For Prospective Students

Basic Information
  • We currently have openings for truly outstanding and highly motivated PhD students, starting at Spring 2024 and Fall 2024 semesters. Incoming PhD students will be funded as Fulton Fellows (Fellowship) for the first year, and Graduate Research Assistantship (GRA) will be provided later.
  • Interested candidates for PhD opportunities are strongly encouraged to contact Dr. Gu by email before sending in applications. Please attach your CV, transcript, publications (if any) and clearly discuss your research interest and experiences.
  • Self-funded visitors and interns are welcome to apply, and will be evaluated case by case. We are always open to working with ASU undergraduates and master students for projects. Please contact Dr. Gu by email and specify your interest and experience.
What we expect from good candidates?
  • True enthusiasm for learning new things and in-depth investigation, devotion to research, commitment to rigorous academic integrity, being highly self-motivated, proactive towards challenges, and strong information acquisition and processing capabilities
  • Two other important things that we look for: (1) a truly deep understanding of your problem of interest; (2) a solid background in coding, ML, hardware (arch), and mathematics. Our research is cross-disciplinary in nature and heavily involves linear algebra, optimization, ML/DL, coding, computer architecture, analog circuits, and physics (e.g., optics).

About PI

Professor Jiaqi Gu [Google Scholar] is currently Assistant Professor in the School of Electrical, Computer and Energy Engineering at Arizona State University. He received Ph.D. degree from the Department of Electrical and Computer Engineering, The University of Texas at Austin, Austin, TX, USA, and B.E. degree in Microelectronic Science and Engineering from Fudan University, Shanghai, China in 2018.

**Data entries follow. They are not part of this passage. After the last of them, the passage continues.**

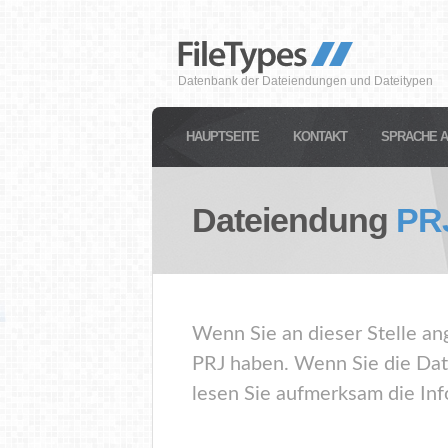
Datenbank der Dateiendungen und Dateitypen
HAUPTSEITE
KONTAKT
SPRACHE 
Dateiendung
PR
Wenn Sie an dieser Stelle an
PRJ haben. Wenn Sie die Dat
lesen Sie aufmerksam die Inf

Prof. Gu has broad research interests spanning from emerging hardware design for efficient computing (photonics, post-CMOS electronics, quantum), hardware-algorithm co-design, AI/ML algorithms, and electronic-photonic design automation.

Prof. Gu has received Best Paper Award at ASP-DAC 2020, selected as one out of 6 Best Paper Finalists at DAC 2020, won First Place at the ACM/SIGDA Student Research Competition (SRC) held at ICCAD 2020, received the Best Poster Award at NSF Workshop on Machine Learning Hardware 2020, won First Place at the ACM Student Research Competition Grand Finals 2021, received the Best Paper Award at IEEE TCAD 2021, won the Robert S. Hilbert Memorial Optical Design Competition 2022, and won Margarida Jacome Dissertation Prize at UT Austin ECE (2023).